__ACTIVITY__. Your output must consist of the records printed verbatim, with the pictures excluded.

[SOURCE DATA Boundary: Start]

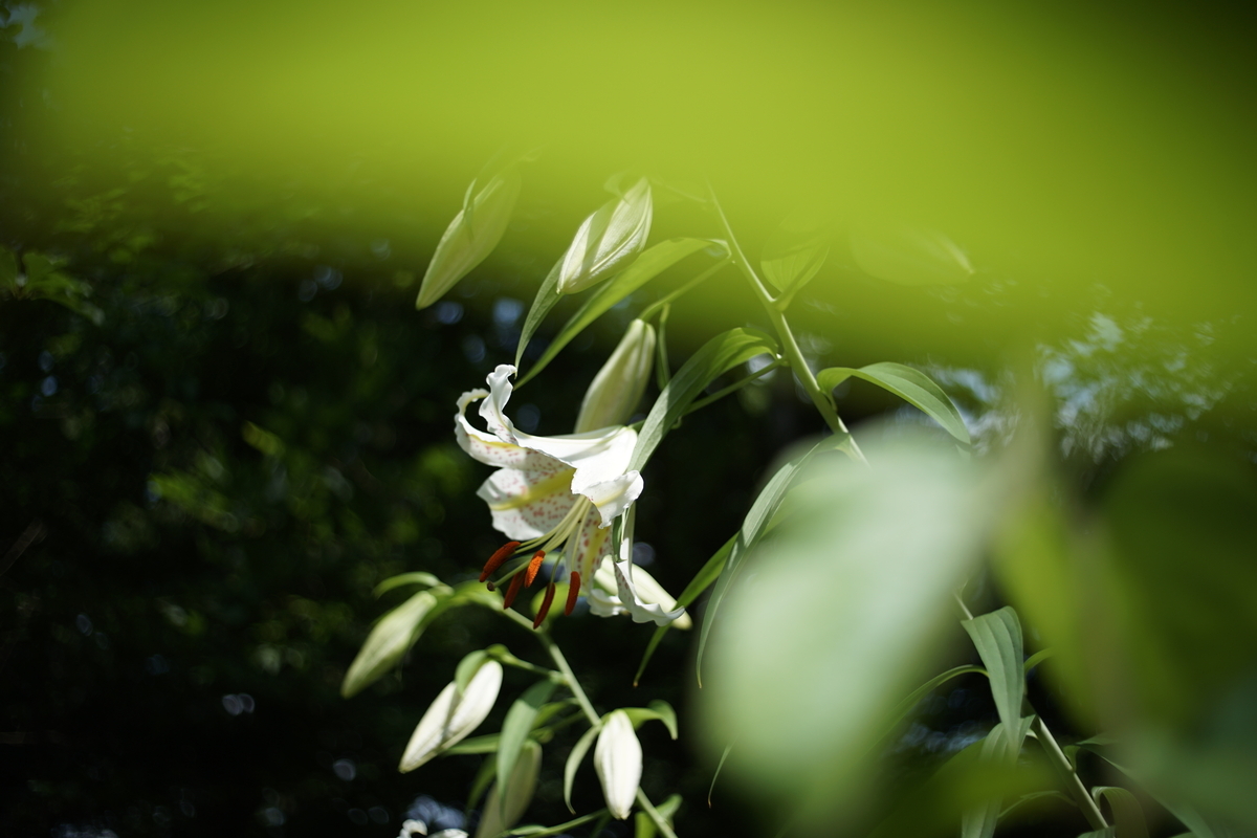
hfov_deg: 54.4
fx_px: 1222
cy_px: 419
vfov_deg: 37.9
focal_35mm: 35
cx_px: 628
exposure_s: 1/1600
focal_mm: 35
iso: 100
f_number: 2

[SOURCE DATA Boundary: End]

__YOUR RESPONSE__.
hfov_deg: 54.4
fx_px: 1222
cy_px: 419
vfov_deg: 37.9
focal_35mm: 35
cx_px: 628
exposure_s: 1/1600
focal_mm: 35
iso: 100
f_number: 2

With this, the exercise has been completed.